In September 2002, General Dynamics Armament and Technical Products was selected as the gun system integrator. The air force variant has an internally mounted gun. The Carrier and Marine variants can have an external gun pod fitted. 

TARGETING
Lockheed Martin Missile & Fire Control and Northrop Grumman Electronic Sensors and Systems are jointly responsible for the JSF electro-optical system. A Lockheed Martin electro-optical targeting system (EOTS) will provide long-range detection and precision targeting, along with the Northrop Grumman DAS (Distributed Aperture System) thermal imaging system. EOTS will be based on the Sniper XL pod developed for the F-16, which incorporates a mid-wave third generation FLIR, dual mode laser, CCD TV, laser tracker and laser marker. BAE Systems Avionics in Edinburgh, Scotland will provide the laser systems. DAS consists of multiple infrared cameras (supplied by Indigo Systems of Goleta, California) providing 360º coverage using advanced signal conditioning algorithms. As well as situational awareness, DAS provides navigation, missile warning and infrared search and track (IRST). EOTS is embedded under the aircraft’s nose, and DAS sensors are fitted at multiple locations on the aircraft.

RADAR
Northrop Grumman Electronic Systems is developing the advanced electronically scanned array (AESA) AN/APG-81 multi-function radar. The AN/APG-81AESA will combine an integrated radio frequency subsystem with a multifunction array. The radar system will also incorporate the agile beam steering capabilities developed for the APG-77. 

COUNTERMEASURES
BAE Systems North America will be responsible for the JSF integrated electronic warfare suite, which will be installed internally and have some subsystems from Northrop Grumman. BAE is developing a new digital radar warning receiver for the F-35. 

AVIONICS SYSTEMS
The following will supply the F-35 avionics systems: BAE Systems Avionics - side stick and throttle controls; Vision Systems International (a partnership between Kaiser Electronics and Elbit of Israel) - advanced helmet-mounted display; Ball Aerospace - Communications, Navigation and Integration (CNI) integrated body antenna suite (one S-band, two UHF, two radar altimeter, three L-band antennas per aircraft); Harris Corporation - advanced avionics systems, infrastructure, image processing, digital map software, fiber optics, high speed communications links and part of the Communications, Navigation and Information (CNI) System; Honeywell - radar altimeter, inertial navigation/global positioning system (INS/GPS) and air data transducers; Raytheon - 24-channel GPS (Global Positioning System) with digital anti-jam receiver (DAR). 

SYSTEMS
Other suppliers will include: ATK Composites - upper wing skins; Vought Aircraft Industries - lower wing skins; Smiths Aerospace - electronic control systems and electrical power system (with Hamilton Sundstrand), integrated canopy frame; Honeywell - landing system's wheels and brakes, onboard oxygen-generating system (OBOGS), engine components, power and thermal management system driven by integrated auxiliary power unit (APU); Parker Aerospace - fuel system, hydraulics for lift fan, primary flight control electrohydrostatic actuators (with Moog Inc), engine controls and accessories; EDO Corporation - pneumatic weapon delivery system; Goodrich - lift-fan anti-icing system; Stork Aerospace - electrical wiring. 

PROPULSION
Early production lots of all three variants will be powered by the Pratt and Whitney afterburning turbofan F-135 engine, a derivative of the F119 fitted on the F-22. Following production aircraft will be powered by either the F135 or the F-136 turbofan being developed by General Electric and Rolls-Royce. Hamilton Sundstrand is providing the engine control system and gearbox.
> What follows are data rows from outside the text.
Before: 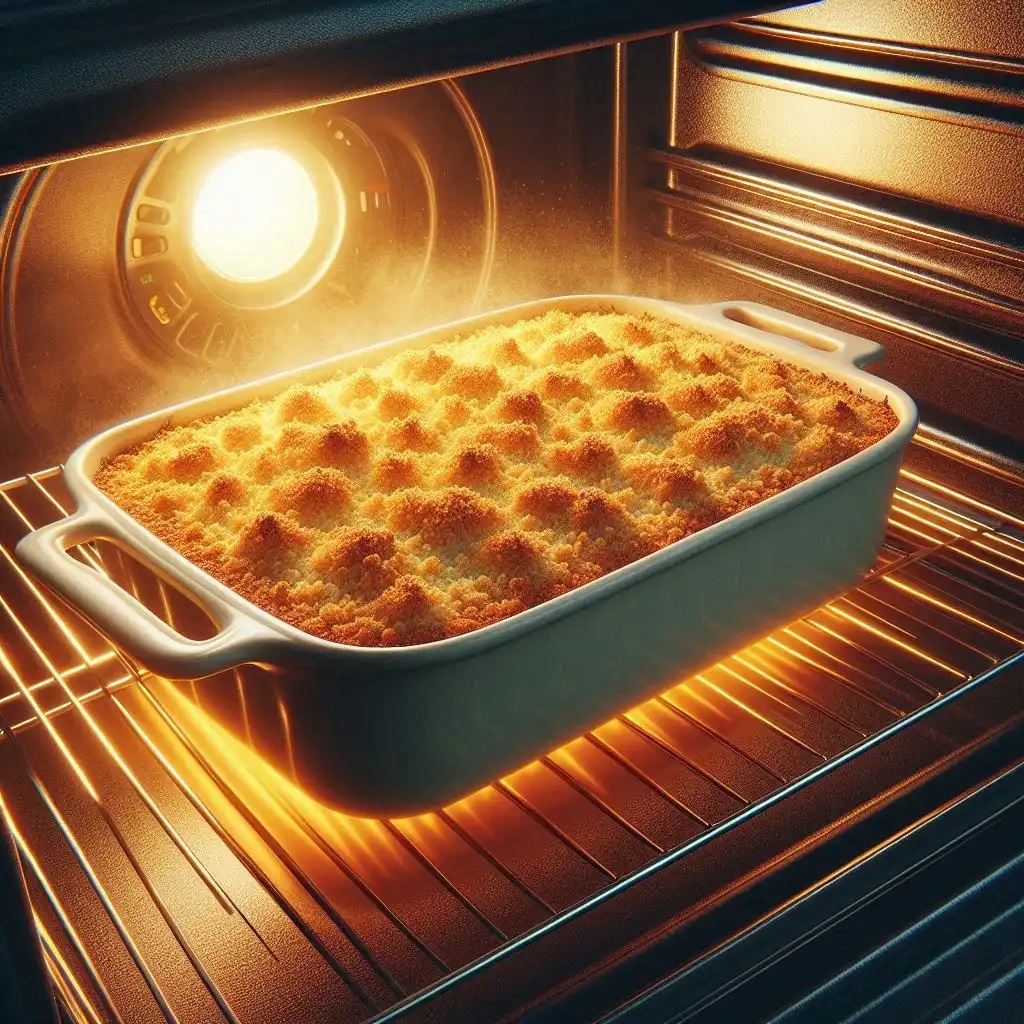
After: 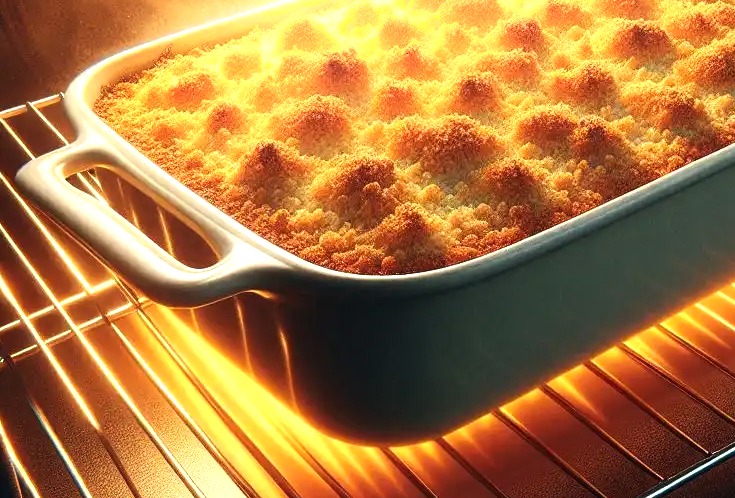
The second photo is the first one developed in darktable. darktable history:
crop: top 36.376%, right 28.134%, bottom 14.955%
shadows and highlights: shadows -23.05, highlights 47.94, soften with gaussian
contrast equalizer: y [[0.5, 0.5, 0.472, 0.5, 0.5, 0.5], [0.5 ×6], [0.5 ×6], [0 ×6], [0 ×6]], mix 0.305
tone equalizer: -8 EV -0.772 EV, -7 EV -0.736 EV, -6 EV -0.634 EV, -5 EV -0.363 EV, -3 EV 0.385 EV, -2 EV 0.6 EV, -1 EV 0.692 EV, +0 EV 0.762 EV, edges refinement/feathering 500, mask exposure compensation -1.57 EV, preserve details guided filter
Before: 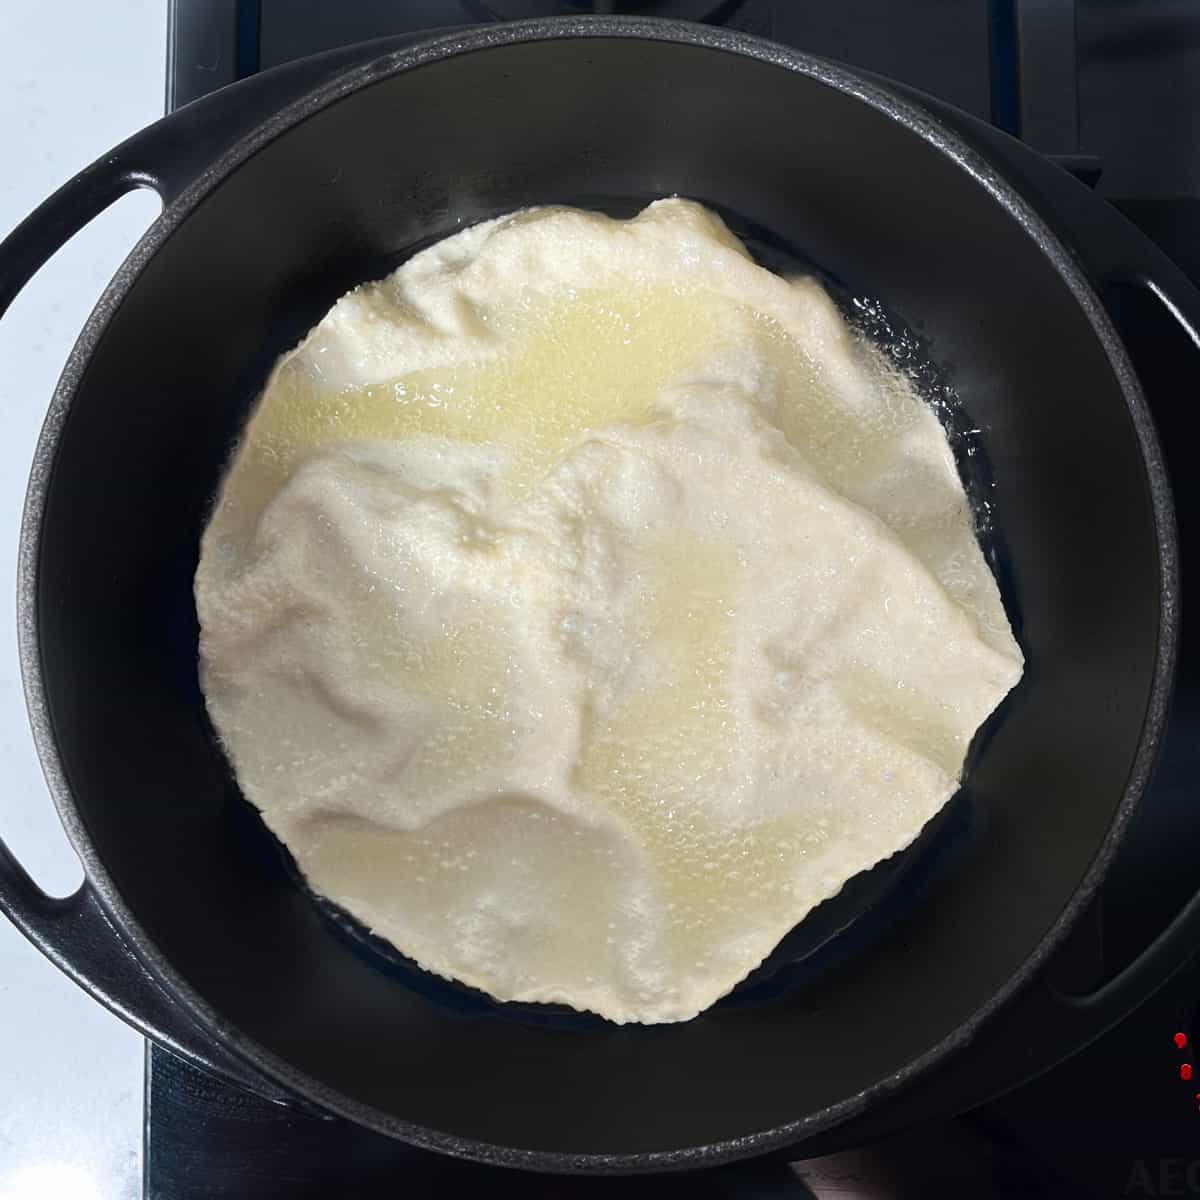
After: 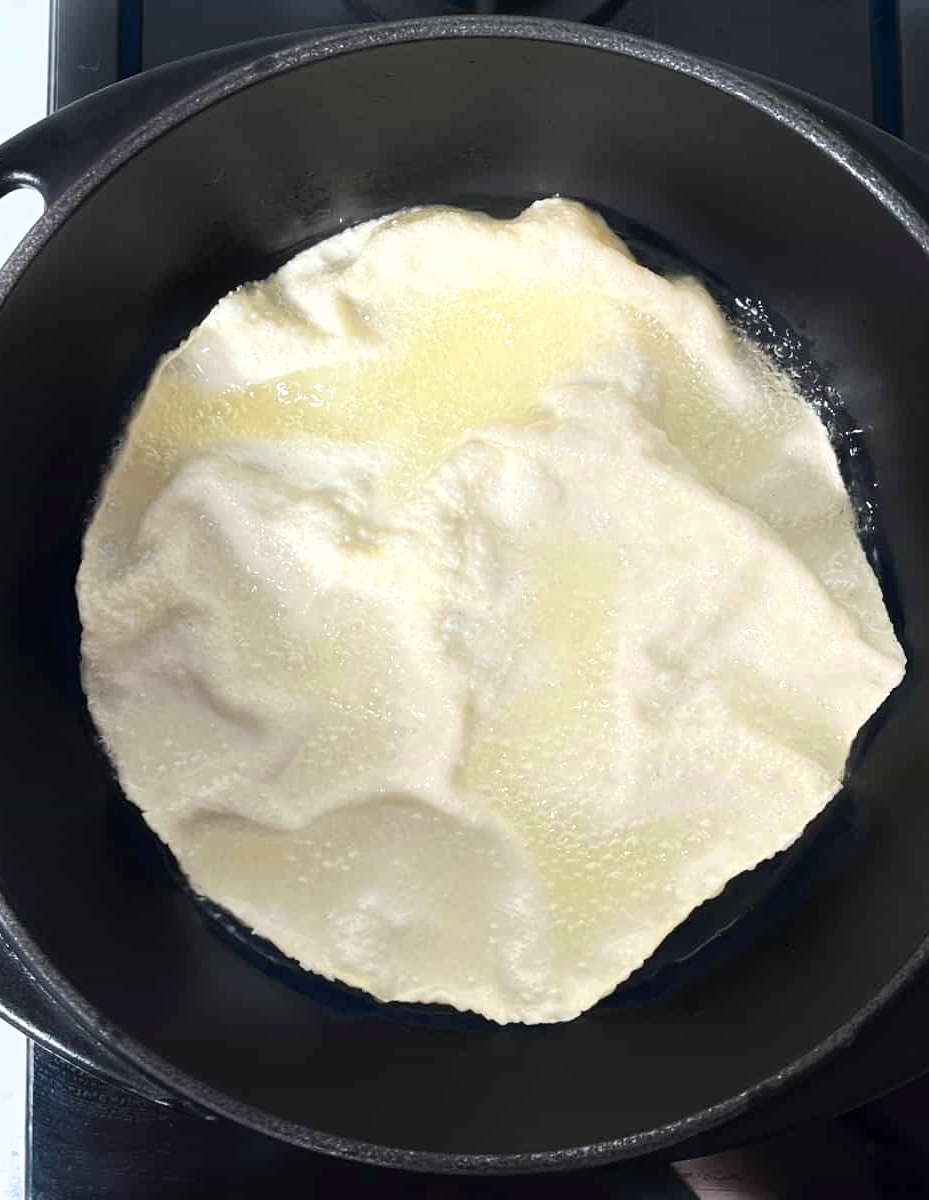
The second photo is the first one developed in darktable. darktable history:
tone curve: curves: ch0 [(0, 0) (0.541, 0.628) (0.906, 0.997)]
crop: left 9.88%, right 12.664%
On the F-35B, the engine is coupled with a shaft-driven lift fan system for STOVL propulsion. The lift fan has been developed by Rolls-Royce Defence. Doors installed above and below the vertical fan open as the fin spins up to provide vertical lift. The main engine has a three bearing swiveling exhaust nozzle. The nozzle, which is supplemented by two roll control ducts on the inboard section of the wing, together with the vertical lift fan provide the required STOVL capability.